Recorded data:
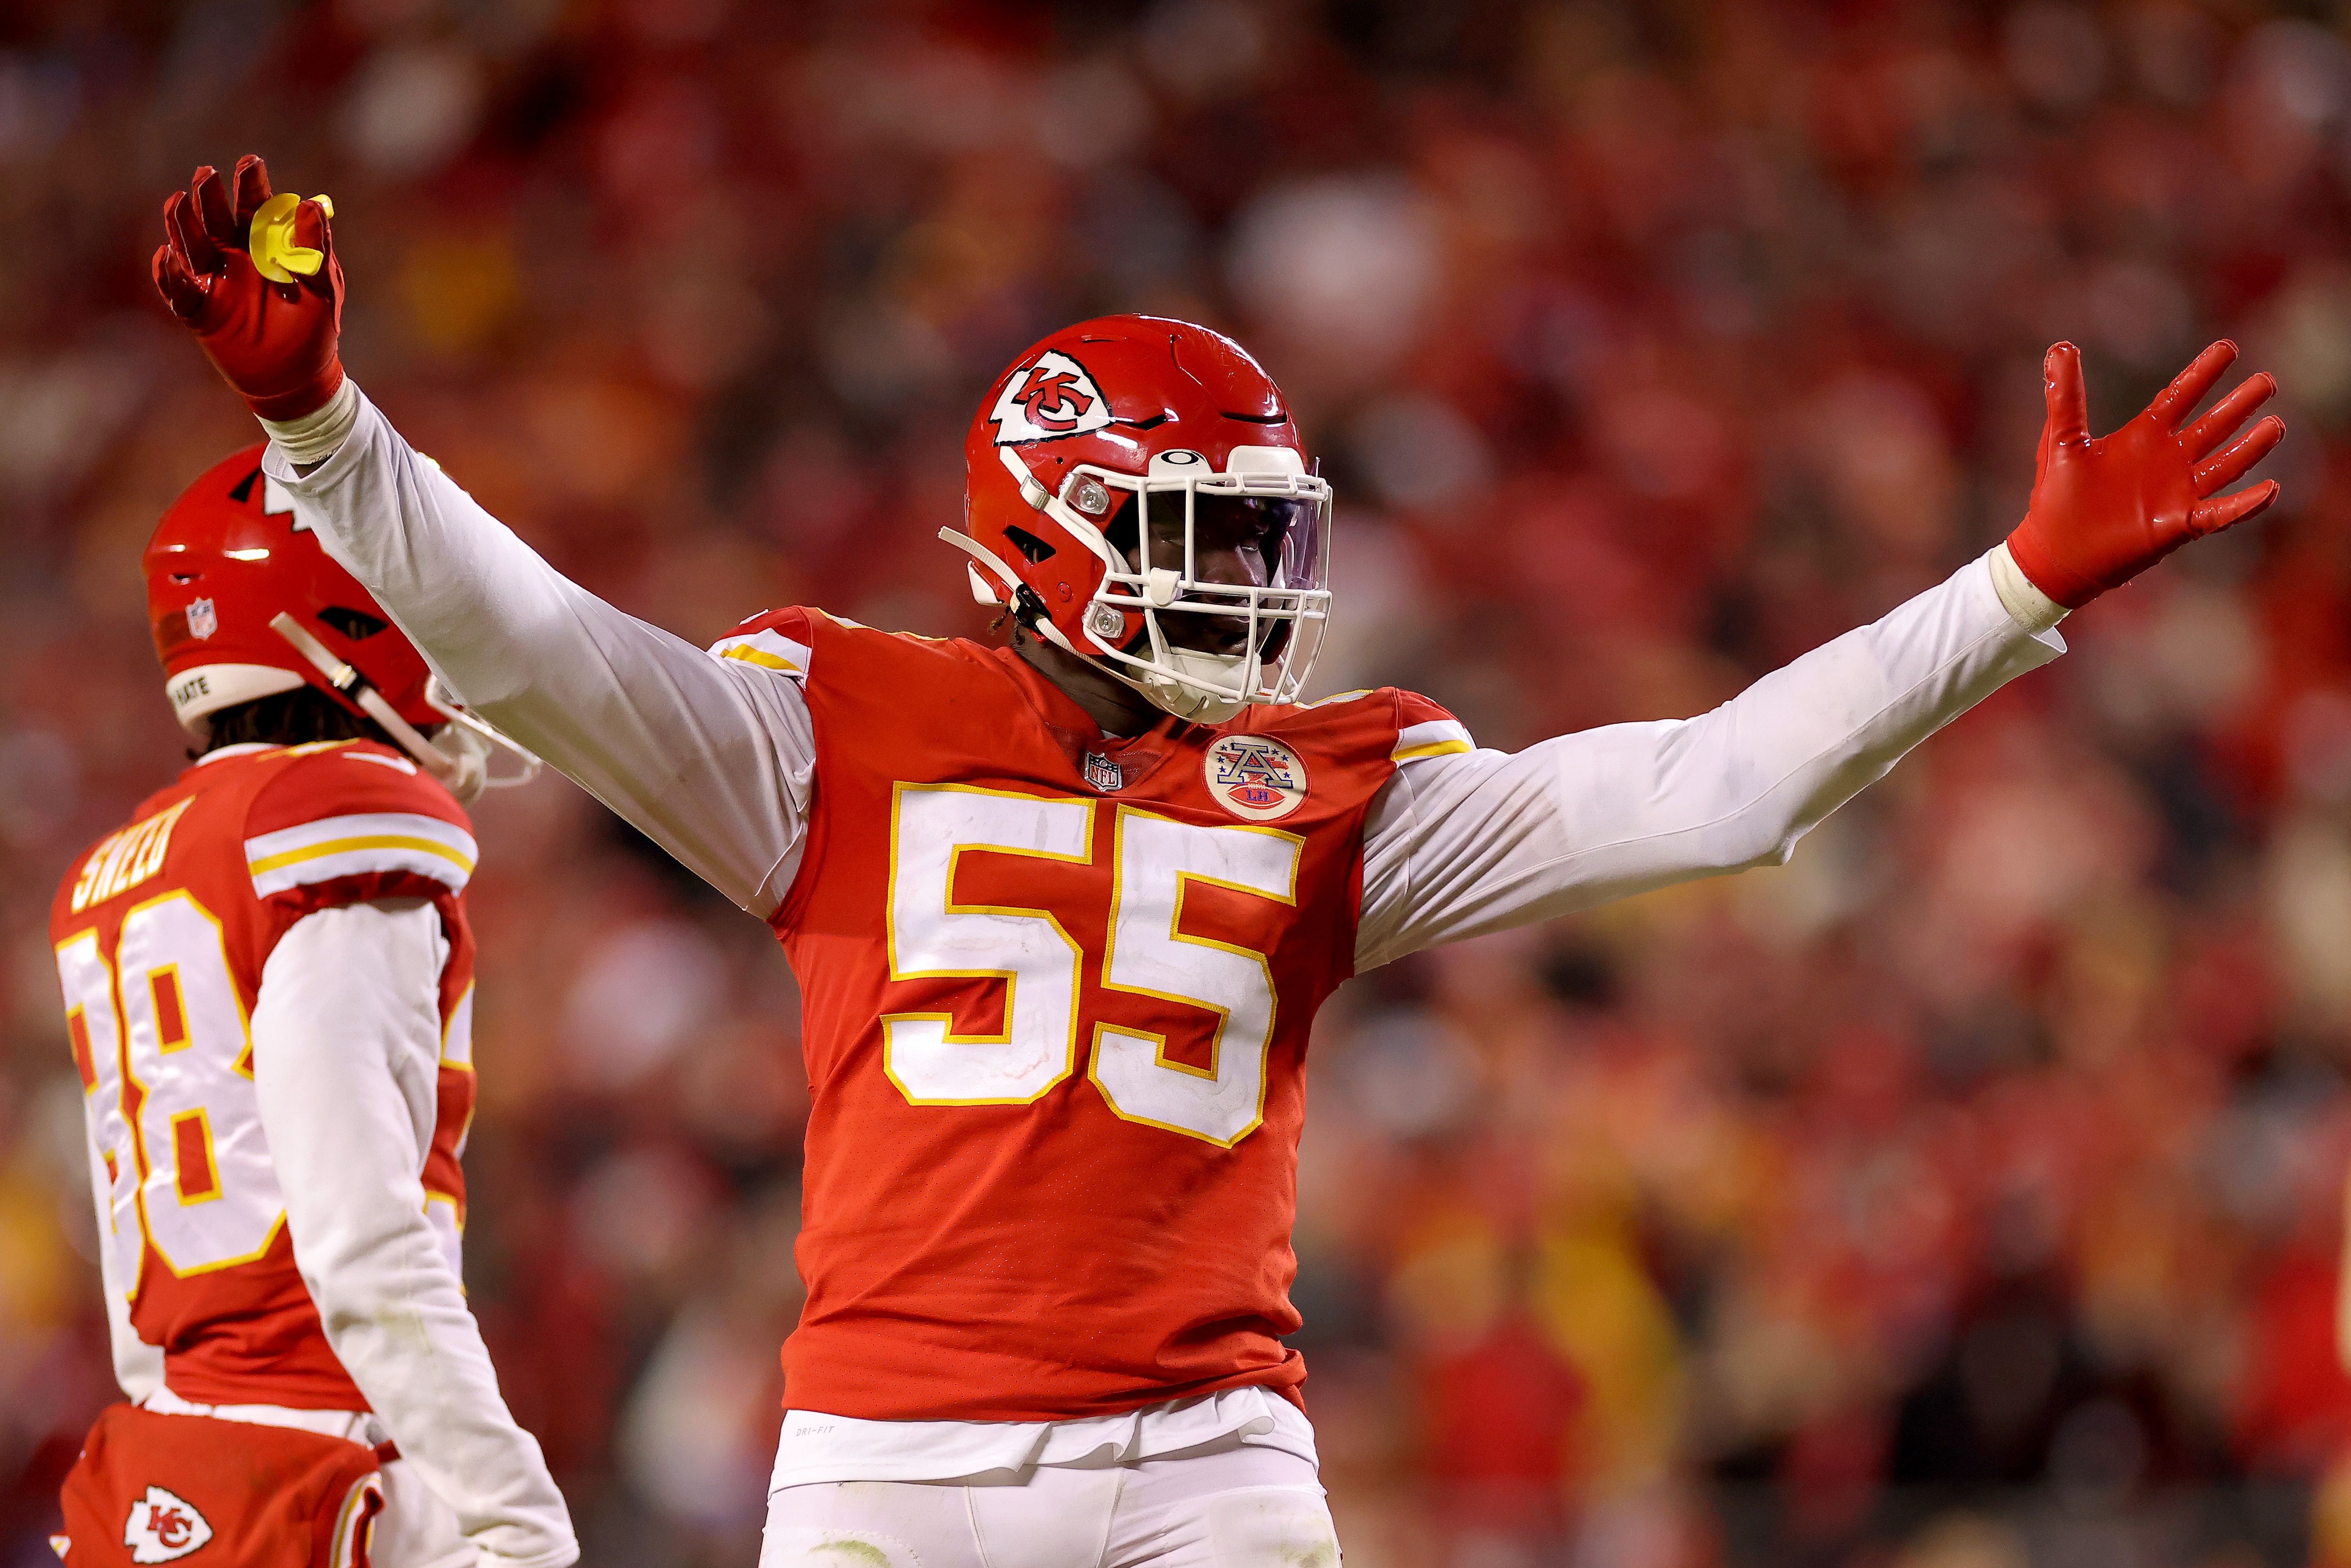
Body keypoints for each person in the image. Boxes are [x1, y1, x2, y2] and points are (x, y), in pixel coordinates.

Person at [150, 154, 2284, 1568]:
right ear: (1047, 537)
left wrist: (2014, 588)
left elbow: (1721, 788)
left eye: (1266, 533)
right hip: (900, 1463)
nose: (1255, 585)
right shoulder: (825, 725)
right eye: (1202, 533)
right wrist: (331, 425)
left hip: (1211, 1460)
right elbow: (533, 647)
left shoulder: (1338, 780)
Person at [47, 443, 575, 1568]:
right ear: (338, 617)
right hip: (323, 1466)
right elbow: (358, 1233)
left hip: (167, 1465)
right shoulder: (328, 820)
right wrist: (511, 1513)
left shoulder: (128, 865)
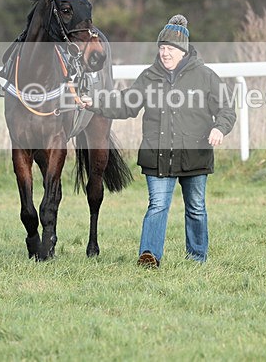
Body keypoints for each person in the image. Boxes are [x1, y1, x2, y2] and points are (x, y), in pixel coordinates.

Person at [82, 14, 236, 267]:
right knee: (157, 206)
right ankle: (149, 255)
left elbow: (226, 109)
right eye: (162, 48)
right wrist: (94, 102)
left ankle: (197, 258)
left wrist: (220, 128)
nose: (165, 53)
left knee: (196, 208)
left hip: (195, 154)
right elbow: (125, 104)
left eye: (170, 49)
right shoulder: (149, 76)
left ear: (182, 51)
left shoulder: (206, 76)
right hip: (158, 155)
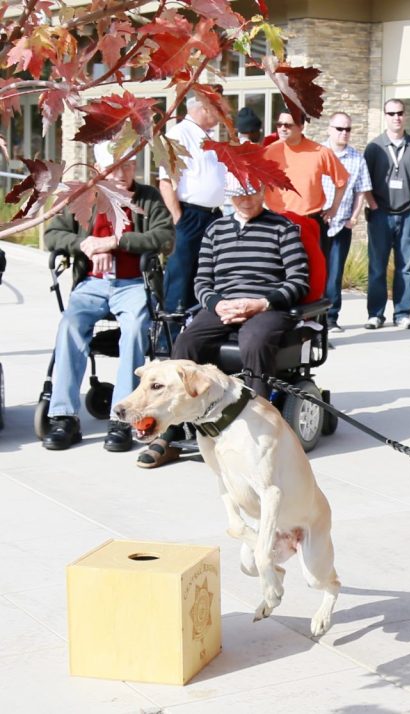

WHAT TO DO. The data should be printed again unchanged; leave its pictures out.

ANSWER SECTION.
Body keypoints for each person in the image. Boxes are [x1, y1, x2, y2] and points are (x, y), in pixel coordinates.

Person at [150, 154, 2284, 1568]:
right ear: (1047, 537)
left wrist: (2014, 588)
left elbow: (1721, 788)
left eye: (1266, 533)
right hip: (900, 1463)
nose: (1255, 585)
right shoulder: (825, 725)
right eye: (1202, 533)
right wrist: (331, 425)
left hip: (1211, 1460)
right elbow: (533, 647)
left shoulder: (1338, 780)
Person at [47, 443, 575, 1568]:
right ear: (338, 617)
right hip: (323, 1466)
right elbow: (358, 1233)
left hip: (167, 1465)
right shoulder: (328, 820)
right wrist: (511, 1513)
left shoulder: (128, 865)
Body keypoints for each person in the image. Boxes are [x1, y1, x2, y2] and points are (x, y), in pixel coordinates.

Person at [82, 14, 236, 267]:
right knee: (157, 206)
right ankle: (149, 255)
left elbow: (226, 109)
right eye: (162, 48)
right wrist: (94, 102)
left ankle: (197, 258)
left wrist: (220, 128)
nose: (165, 53)
left knee: (196, 208)
left hip: (195, 154)
right elbow: (125, 104)
left eye: (170, 49)
right shoulder: (149, 76)
left ear: (182, 51)
left shoulder: (206, 76)
right hip: (158, 155)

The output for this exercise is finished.